Trans-Pathoflax 2.0

The Trans-Pathoflax 2.0 project aims to combat major flax diseases by developing biocontrol solutions, disease-resistant varieties, and integrated pest management strategies. It focuses on sustainable practices to reduce chemical use and supports growers in transitioning to greener agriculture.

Trans pathoflax Linea

The Interreg region is the world's most important flax-growing and processing area. Flax growers in the region are faced with 3 major diseases for which there is currently no sustainable control strategy.
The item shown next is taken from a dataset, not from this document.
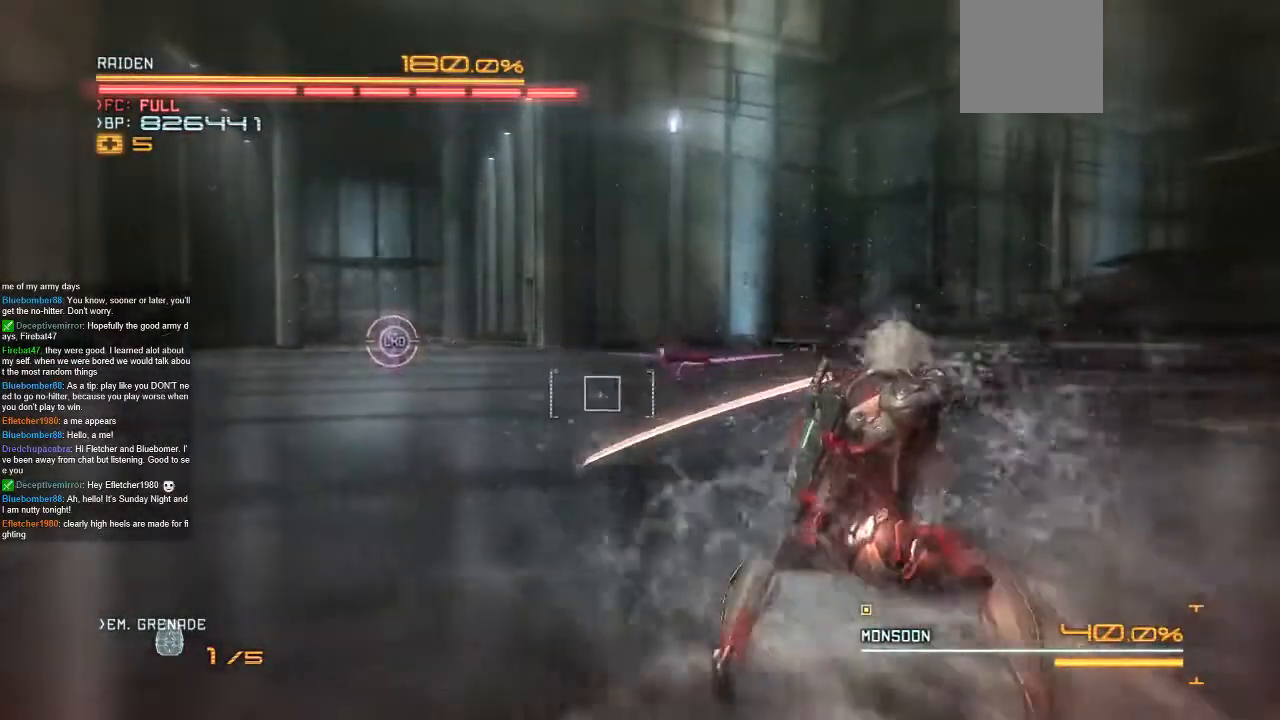
{"buttons": [], "left_stick": "up-left", "right_stick": "center", "events": [[67, "left_stick", "up-left"]]}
Verticillium wilt is a soil-borne disease whose pathogen, Verticillium dahliae, has spread to France and Belgium. As part of the FWVl PATHOFLAX Interreg project, extensive cross-border research has been carried out, yielding interesting results. Further research is needed to offer flax growers a fully operational control strategy.

Septoria linicola is a fungal disease of flax mainly found in the French region. However, the importance of this disease is likely to increase in the coming years, also in Belgium, due to the increase in winter flax acreage. Powdery mildew (caused by Podosphaera lini) has been present on flax for many years. It affects almost all flax plots every year. Today, these 2 diseases are controlled using chemical crop protection products.

This project aims to develop sustainable control strategies for these three fungal diseases of flax. Its aim is to grow flax according to the Green Deal and facilitate the transition to a greener economy by supporting the dissemination of good environmental practices and their implementation within flax companies. The project aims to provide biocontrol solutions to flax growers and develop diagnostic techniques that breeders can use to obtain disease-resistant flax varieties.

The first work package will focus on the primary inoculum of Verticillium dahliae. Considering the impact of potato cultivation on the quantity of microsclerotia in the soil, trials will be carried out to assess the resistance of potato varieties to Verticillium. In addition, the lack of correlation between the quantity of microsclerotia in the soil and the severity of symptoms in flax will be studied. The impact of soil microorganisms on the infection process will be assessed through bioassays using different types of soil artificially contaminated with microsclerotia. Potential antagonistic microorganisms could thus be identified. Laboratory tests will also be carried out to study the impact of root wall extracts from several flax varieties on microsclerotia germination.

To improve the identification of new Verticillium-resistant varieties, a reliable diagnosis of infection is needed. Several innovative, non-destructive techniques will be implemented at plant and field level. These will then be used to screen flax varieties. In this way, data can be obtained to develop new types of disease markers.

With a view to breeding new varieties, it is necessary to understand the resistance mechanisms of tolerant varieties. To this end, advanced microscopy and biochemical screening techniques will be used to develop new types of selection markers that will make it easier to identify the most resistant varieties.

The use of Verticillium isaacii endophytic isolates has shown interesting effects on plant resistance to verticillium wilt. The effects of this innovative biocontrol agent will be studied again using new strains from flax plots. The mode of action of the most effective strains and their methods of use and formulations will be studied further.

The integrated control approach to septoria and powdery mildew will focus on the development of new varieties and the use of biocontrol agents (BCPs). With regard to septoria, particular attention will be paid to monitoring this disease in Belgium and raising farmers' awareness. The susceptibility of flax varieties will be tested in field trials and will contribute to the development of resistance markers. Few data are available on the use of BCPs to control septoria and powdery mildew in flax. Based on accumulated knowledge of their use in other crops, a selection of BCPs will be tested in the field on flax.

All the results of these previous activities will be valorized in IPM field trials combining different strategies to control the three flax diseases. Thanks to these demonstration trials, the various players in the flax industry will be informed of the new perspectives provided by this project, and flax growers will be guided in the implementation of these sustainable management strategies.